The long section of tubing stood in the corner a little more than a yard from the side of the cage. Huer put his arm between the bars and pushed his body against them till his shoulder was wedged through as far as he could get it.
He couldn’t reach the tube, and whimpered curses came from his lips. Then it occurred to him that a leg is longer than an arm. He turned and wedged his leg between the bars.
His toe just touched the end of the tubing.
Sweat burst out on his forehead. If he moved so that the glass tube fell, it would probably break, and then he’d be done before he got started. With infinite care he moved the tubing.
It slid down from its upright position in the corner and fell. But it fell on his outstretched leg and did not break. A whistling sigh of relief came to Huer’s lips. He drew the tubing within reach with his toe.
With the crooked end of it around the leg of the table, he hauled table and phone and all to the cage. Then the phone was in his hand. He dialed desperately, got a number the police would have given much to know.
“Yeah, it’s Pinkie. Damn you, it’s really me — not the other guy. The white-haired mug has just left for Olin Chandler’s. Yeah, the guy who had one of the things you’re after. And do I know something about that! You can trap the white-headed guy there, if you work fast. After you’ve got him out of the way. for gosh sakes come up here and get me outta this bird cage before they bump me off or I go nuts!”
Huer pushed the table to its former position with the long tube, then slid the tube over the floor, with a flick of his wrist, till it lay under a far workbench as if it had fallen there unnoticed a long time ago and had nothing whatever to do with the man in the cage a full five yards away.
After that, Pinkie Huer relaxed and sat in the cage looking as innocent as it is possible for a man to look when he has the brand of Cain stamped in his face and vicious murder glinting permanently in his eyes.
At the Forty-second Street office of the zoning and city-planning engineer, Benson’s pale eyes bit like knives into the eyes of the girl at the information desk.
“Mr. Chandler just left here and went home?” he said.

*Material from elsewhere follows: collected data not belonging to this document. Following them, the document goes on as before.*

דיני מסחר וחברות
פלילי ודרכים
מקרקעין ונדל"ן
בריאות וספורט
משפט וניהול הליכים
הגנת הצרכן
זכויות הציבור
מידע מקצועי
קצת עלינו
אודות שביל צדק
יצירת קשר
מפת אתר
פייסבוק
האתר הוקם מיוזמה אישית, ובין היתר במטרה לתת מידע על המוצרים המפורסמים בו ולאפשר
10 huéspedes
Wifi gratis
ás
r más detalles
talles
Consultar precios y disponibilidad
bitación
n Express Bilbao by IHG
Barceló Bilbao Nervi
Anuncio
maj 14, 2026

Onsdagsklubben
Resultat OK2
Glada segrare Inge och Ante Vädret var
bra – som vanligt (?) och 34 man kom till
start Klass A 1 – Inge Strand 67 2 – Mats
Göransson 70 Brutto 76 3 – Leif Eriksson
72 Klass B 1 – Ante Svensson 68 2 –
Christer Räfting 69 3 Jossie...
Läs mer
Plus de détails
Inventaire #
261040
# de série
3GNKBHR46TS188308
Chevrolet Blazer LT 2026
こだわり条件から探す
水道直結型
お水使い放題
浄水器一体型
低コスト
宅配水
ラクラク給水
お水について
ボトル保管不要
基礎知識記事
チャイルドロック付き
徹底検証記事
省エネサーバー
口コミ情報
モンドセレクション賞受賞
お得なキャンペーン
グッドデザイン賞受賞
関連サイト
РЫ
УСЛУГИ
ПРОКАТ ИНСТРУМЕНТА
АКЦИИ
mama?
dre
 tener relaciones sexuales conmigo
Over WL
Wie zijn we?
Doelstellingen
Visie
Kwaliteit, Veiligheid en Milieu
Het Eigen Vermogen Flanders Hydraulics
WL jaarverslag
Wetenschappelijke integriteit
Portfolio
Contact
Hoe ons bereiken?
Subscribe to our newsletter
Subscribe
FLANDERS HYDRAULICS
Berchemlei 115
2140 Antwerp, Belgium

“Yes, sir,” said the girl. Something in the silken voice of this man with the white, still face made her feel almost afraid. Certainly it made her feel very, very obedient.
“It’s not yet noon,” said Benson. “Is he accustomed to leaving his office and going home at this hour?”
“No, sir. But he just had a telephone call from the man at his apartment, asking him to come home in a hurry. I took the call, as I take all Mr. Chandler’s calls, and I recognized his servant’s voice before plugging in to Mr. Chandler’s desk. The man seemed very excited. Or maybe he was frightened about something.”
Benson turned from the desk. Then he was out, in the hall. The girl blinked. It hadn’t seemed to her that the man with the snow-white hair and pale eyes was running. Yet he’d got out the door faster than most men could if they’d been leaping for their lives.
The giant motor under the hood of the old-looking car thrummed with more than its usual lazy song as Benson went from Forty-second Street to Chandler’s address on West End. Half a dozen cops stared at the speeding car with the intention of chasing it, then saw the expressionless, chalk-white face over the steering wheel and did not. Benson hadn’t been in the big city long, but already word was trickling from precinct-station captains to plain-clothes men to rookies on the beat that the man who looked like a limber gray steel bear was to be let alone no matter how many ordinary ordinances he cracked.